乳製品の1日平均摂取量は1,000kcal当たり169gで、ミルクが133gと多い

 乳製品は、ミルクは高脂肪乳(全乳)、低脂肪乳、スキムミルクの他、シリアルなどに用いるミルクも含め、チーズはブラウンチーズ、ホワイトチーズ、プロセスチーズなどを含めた。1日当たりの乳製品摂取量はミルク、チーズ、ヨーグルト、クリーム、サワークリーム、アイスクリーム、バターの合計量とした。

 評価項目は、急性心筋梗塞(致死性および非致死性)、脳卒中(同)、心血管死、全死亡で、致死性冠動脈イベントは発症から21日以内の死亡と定義した。 主な患者背景は、男性が80%、平均年齢が61.8歳、既往歴は高血圧が47%、糖尿病が31%、現喫煙者が29%、治療薬は解熱鎮痛薬およびスタチンが約90%、β遮断薬が77%と、ほとんどの患者で薬物治療が行われていた。 乳製品摂取状況を見ると、1日の平均摂取量は1,000kcal当たり169gで、内訳はミルク133g、チーズ13.3g、ヨーグルト11.7g、クリーム、サワークリームおよびアイスクリーム8.05g、バター2.7gだった。

全乳製品摂取と急性心筋梗塞リスクは関連なし

 評価項目ごとに追跡期間の中央値は異なり、急性心筋梗塞は7.8年、脳卒中は5.2年、死亡は14.1年だった。イベント発生率はそれぞれ16%、3%、30%(心血管死は全体の13%)だった。

 解析の結果、1日摂取量(1,000kcal当たり)と急性心筋梗塞リスクについて、全乳製品(50gごと)またはミルク(50gごと)の摂取との関係を見たハザード比(HR)は、エネルギー摂取量、性、年齢、喫煙を調整したモデル1、これにBMIを加えて調整したモデル2のいずれも1.0と、有意な関連は認められなかった。全乳製品およびミルクの摂取と急性心筋梗塞リスクにはUカーブ現象が見られ、200gが最もリスクが低かった。その他、有意差はなかったものの、チーズ(10g)の摂取でリスク低下傾向が、バター(5g)の摂取でリスク上昇傾向が認められた。

 一方、モデル1においては、全乳製品の摂取により脳卒中(HR 1.14、95%CI 1.02~1.27、P=0.025)、心血管死(同1.06、1.00~1.12、P=0.041)、全死亡リスク(同1.07、1.03~1.11、P<0.001)は、有意に上昇し、モデル2での解析やミルクの摂取でもほぼ同様の結果を示して有意差が認められた。チーズの摂取ではこれら評価項目で有意差はなかったが、バターの摂取では全死亡リスクのみ上昇する傾向が認められた(モデル1:HR 1.10、95%CI 1.00~1.21、P=0.055、モデル2:同1.10、1.10~1.20、P=0.059)。

チーズの摂取で長期にわたり急性心筋梗塞リスクが低下

 また、各評価項目リスクと乳製品の関連を経時的に見ると、各リスクは追跡期間に依存していた。
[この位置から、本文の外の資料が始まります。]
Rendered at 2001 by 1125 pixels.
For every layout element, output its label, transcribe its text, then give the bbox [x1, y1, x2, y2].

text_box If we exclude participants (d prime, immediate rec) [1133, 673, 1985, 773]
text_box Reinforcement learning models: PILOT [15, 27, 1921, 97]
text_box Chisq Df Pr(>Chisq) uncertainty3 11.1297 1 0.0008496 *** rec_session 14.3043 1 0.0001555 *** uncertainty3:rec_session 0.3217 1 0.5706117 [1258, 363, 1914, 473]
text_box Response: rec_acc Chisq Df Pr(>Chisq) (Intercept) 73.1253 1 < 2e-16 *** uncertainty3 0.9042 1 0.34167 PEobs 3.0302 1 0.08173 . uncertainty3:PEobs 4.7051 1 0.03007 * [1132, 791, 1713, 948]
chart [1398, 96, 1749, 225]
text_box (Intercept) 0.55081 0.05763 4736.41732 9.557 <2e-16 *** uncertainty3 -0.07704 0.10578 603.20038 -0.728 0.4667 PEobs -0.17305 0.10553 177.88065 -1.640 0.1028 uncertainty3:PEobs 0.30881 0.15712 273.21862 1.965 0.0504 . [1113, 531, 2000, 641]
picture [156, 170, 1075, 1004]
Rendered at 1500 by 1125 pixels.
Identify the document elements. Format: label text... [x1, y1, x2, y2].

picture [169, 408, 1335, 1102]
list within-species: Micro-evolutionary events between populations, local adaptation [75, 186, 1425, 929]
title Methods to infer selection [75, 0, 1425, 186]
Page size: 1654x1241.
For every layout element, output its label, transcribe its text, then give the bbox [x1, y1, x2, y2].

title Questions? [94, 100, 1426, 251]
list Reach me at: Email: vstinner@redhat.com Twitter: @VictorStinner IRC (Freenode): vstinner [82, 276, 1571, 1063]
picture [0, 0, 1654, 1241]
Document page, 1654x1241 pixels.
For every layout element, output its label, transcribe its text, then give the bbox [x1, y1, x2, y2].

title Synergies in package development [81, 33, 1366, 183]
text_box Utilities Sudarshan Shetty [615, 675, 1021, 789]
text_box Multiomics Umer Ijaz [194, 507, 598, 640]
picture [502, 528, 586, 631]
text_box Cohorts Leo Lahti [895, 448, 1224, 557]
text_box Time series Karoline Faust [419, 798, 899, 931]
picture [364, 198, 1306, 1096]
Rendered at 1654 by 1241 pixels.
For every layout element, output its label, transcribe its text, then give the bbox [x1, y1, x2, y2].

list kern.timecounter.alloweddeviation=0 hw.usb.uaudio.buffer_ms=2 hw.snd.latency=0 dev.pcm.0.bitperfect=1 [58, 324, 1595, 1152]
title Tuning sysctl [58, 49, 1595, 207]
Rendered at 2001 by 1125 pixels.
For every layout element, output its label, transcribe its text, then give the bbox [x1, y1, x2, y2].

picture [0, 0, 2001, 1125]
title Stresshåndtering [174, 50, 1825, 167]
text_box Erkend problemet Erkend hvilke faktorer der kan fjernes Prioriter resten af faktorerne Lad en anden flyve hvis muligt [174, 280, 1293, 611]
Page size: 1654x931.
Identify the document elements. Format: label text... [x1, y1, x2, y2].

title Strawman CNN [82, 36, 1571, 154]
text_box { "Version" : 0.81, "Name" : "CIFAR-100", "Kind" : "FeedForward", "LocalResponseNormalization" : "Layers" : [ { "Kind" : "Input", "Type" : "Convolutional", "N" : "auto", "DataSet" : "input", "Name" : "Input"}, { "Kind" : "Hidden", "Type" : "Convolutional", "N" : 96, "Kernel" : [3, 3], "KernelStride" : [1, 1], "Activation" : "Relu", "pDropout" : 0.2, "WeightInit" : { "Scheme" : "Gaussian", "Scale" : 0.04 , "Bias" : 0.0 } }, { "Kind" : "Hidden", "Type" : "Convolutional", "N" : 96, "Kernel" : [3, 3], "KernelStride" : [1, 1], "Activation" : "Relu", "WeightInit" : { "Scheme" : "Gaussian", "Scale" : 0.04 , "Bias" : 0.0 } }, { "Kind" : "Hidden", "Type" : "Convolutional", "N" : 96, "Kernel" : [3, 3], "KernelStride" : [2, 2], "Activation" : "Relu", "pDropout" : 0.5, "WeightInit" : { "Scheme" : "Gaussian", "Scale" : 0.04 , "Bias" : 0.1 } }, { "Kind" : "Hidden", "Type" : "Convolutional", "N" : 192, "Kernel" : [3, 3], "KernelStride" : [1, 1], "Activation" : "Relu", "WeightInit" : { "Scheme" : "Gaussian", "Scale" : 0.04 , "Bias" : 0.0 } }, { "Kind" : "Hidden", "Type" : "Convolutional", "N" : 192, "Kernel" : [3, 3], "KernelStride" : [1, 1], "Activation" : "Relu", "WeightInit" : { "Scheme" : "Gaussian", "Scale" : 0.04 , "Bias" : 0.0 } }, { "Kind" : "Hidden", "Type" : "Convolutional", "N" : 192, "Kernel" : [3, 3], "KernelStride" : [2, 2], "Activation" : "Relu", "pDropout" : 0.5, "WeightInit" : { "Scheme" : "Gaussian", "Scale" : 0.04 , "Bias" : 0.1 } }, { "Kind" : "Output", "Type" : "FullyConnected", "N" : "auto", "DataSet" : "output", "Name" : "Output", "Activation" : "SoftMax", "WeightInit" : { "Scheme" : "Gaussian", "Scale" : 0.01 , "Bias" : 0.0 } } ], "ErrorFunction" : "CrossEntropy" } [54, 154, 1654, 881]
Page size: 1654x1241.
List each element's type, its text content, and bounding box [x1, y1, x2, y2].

 全乳製品およびミルク摂取と脳卒中リスクとの関連は最初の2年で大きかった。チーズの摂取について、急性心筋梗塞リスクにおける逆相関の関係は追跡期間が長くなっても持続し、脳卒中、心血管死、全死亡リスクにおける逆相関の関係は最初の3~5年で見られ、その後消失した。バター摂取との関連は、急性心筋梗塞リスクでは4年後から上昇し、全死亡リスクでは7年後から上昇した。

 以上の結果を踏まえ、Van Parys氏は「安定狭心症患者における心血管イベントや死亡リスクは、乳製品ごとに異なる可能性が示された。これらイベントのリスク評価の際、乳製品をひとくくりにするのではなく、個別に検証する必要がある」と述べている。